山田 剛史(ピアノ)

Takashi YAMADA (Piano)

 東京藝術大学卒業。同大学院修士課程を首席で修了、クロイツァー賞受賞。ローム ミュージック ファンデーションの奨学生としてケルン音楽大学に留学、国家演奏家試験に合格。クラウディオ・ソアレス、迫昭嘉、ニーナ・ティシュマン、アントニー・シピリの各氏に師事。
2002年第1回名古屋国際音楽コンクールピアノ部門第1位。2007年第5回東京音楽コンクールピアノ部門第1位および聴衆賞。ソリストとして秋山和慶氏指揮東京交響楽団はじめ共演多数。NHK-FM「リサイタル・ノヴァ」出演。室内楽・歌曲伴奏にも定評があり、バリトンのヴィタリ・ユシュマノフ、チェロのベアンテ・ボーマン、フルートの瀬尾和紀ら、多くの著名な演奏家と共演。東京オペラシティ『B→C』、東京・春・音楽祭等に出演。
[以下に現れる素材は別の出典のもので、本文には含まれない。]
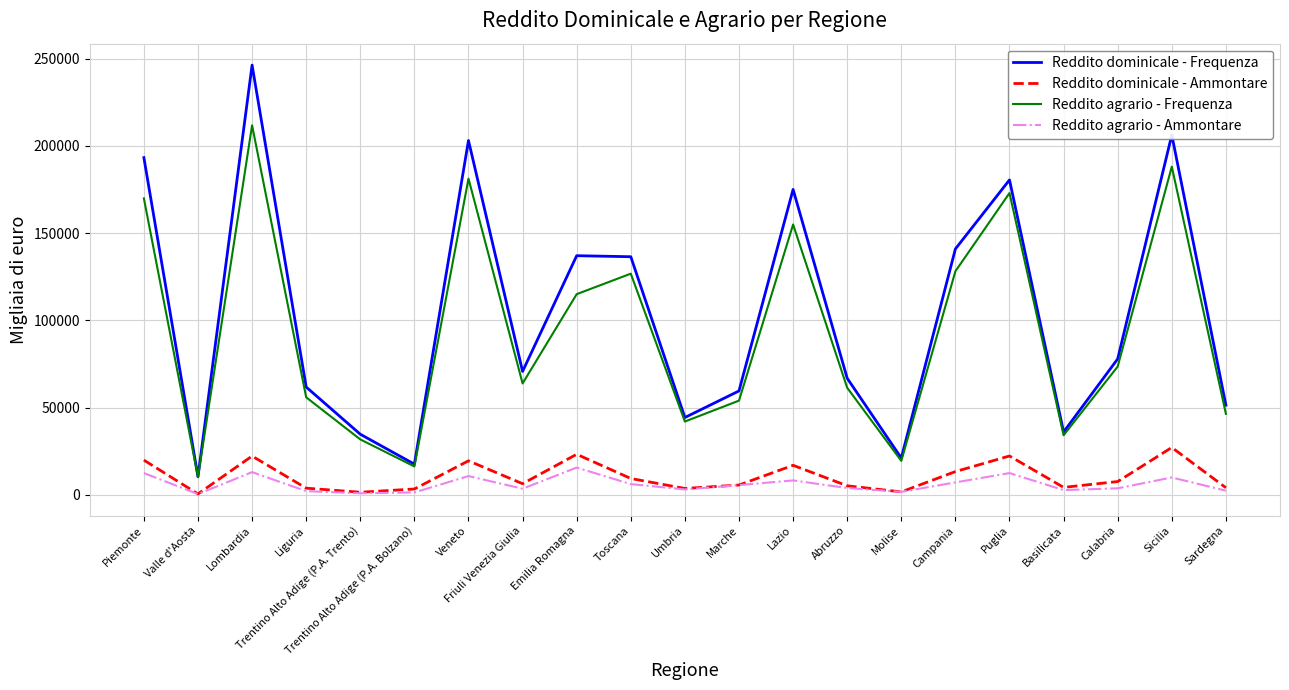

What is the maximum value shown in the chart?

246390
 とりわけ、バッハと近現代作品に親しみを持つ。ニコラウス・アーノンクールのアシスタントであったアントニー・シピリと学んだことで、歴史的な音楽解釈および奏法を身につけた。イギリス組曲全6曲、ゴルトベルク変奏曲、平均律第1巻など、J. S. バッハの演奏解釈に定評がある一方、「音の遊び」「音の万華鏡」と題した、バロックから現代までのさまざまな作品をテーマに沿って組み合わせたリサイタルが好評を博している。(例えば、2018/19年に取り上げた作曲家は C. P. E. バッハ、シューマン、ラヴェル、G. ベンジャミン。)シマノフスキのピアノソナタ第3番については「知的でオリジナリティにあふれた、驚くほど完成度の高い演奏」と高く評価された。
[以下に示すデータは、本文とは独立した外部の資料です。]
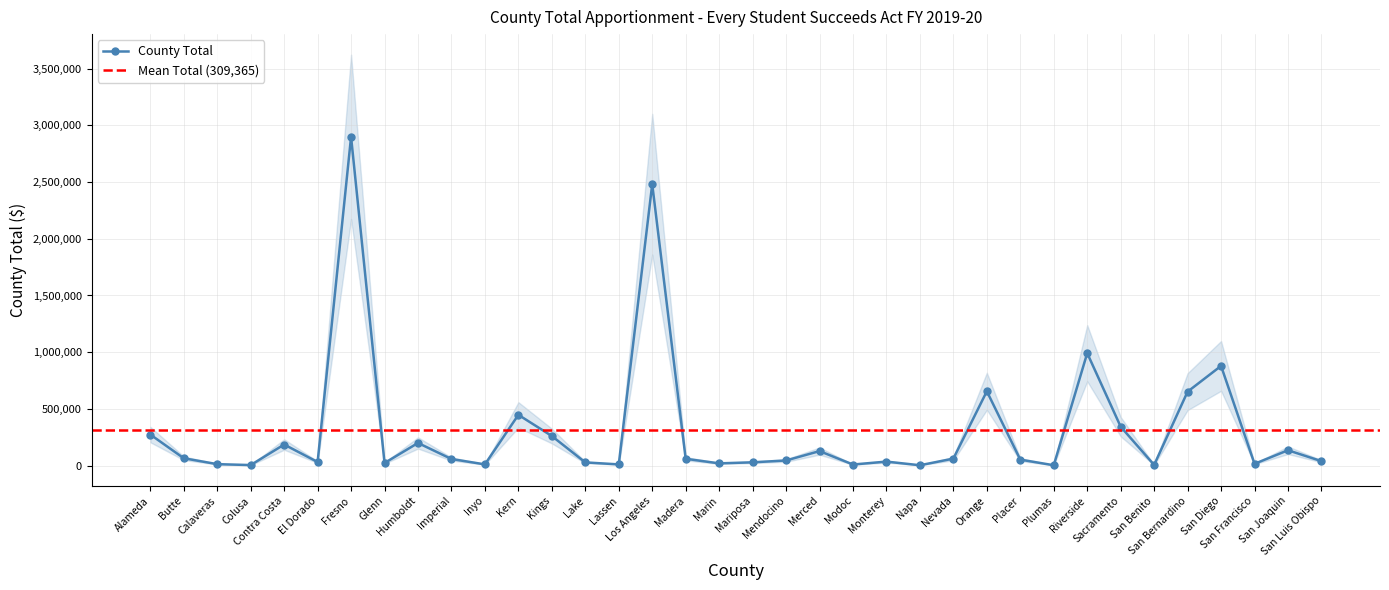

List the labels in order of value, smallest first.

Napa, Plumas, Colusa, San Benito, Modoc, Lassen, Inyo, Calaveras, San Francisco, Marin, Glenn, Lake, Mariposa, El Dorado, Monterey, San Luis Obispo, Mendocino, Placer, Imperial, Madera, Nevada, Butte, Merced, San Joaquin, Contra Costa, Humboldt, Kings, Alameda, Sacramento, Kern, San Bernardino, Orange, San Diego, Riverside, Los Angeles, Fresno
 2021年5月にはテッセラ音楽祭「新しい耳」にて、ジェフスキ「不屈の民変奏曲」を中心としたプログラムによるリサイタル。また、東邦音楽大学エクステンションセンターにて、バッハ「平均律クラヴィーア曲集」第2巻についての演奏とお話を交えたレクチャーコンサートシリーズを継続中。

 東京藝術大学非常勤講師を経て、現在、国立音楽大学および東京学芸大学非常勤講師。日本ショパン協会会員。全日本ピアノ指導者協会正会員。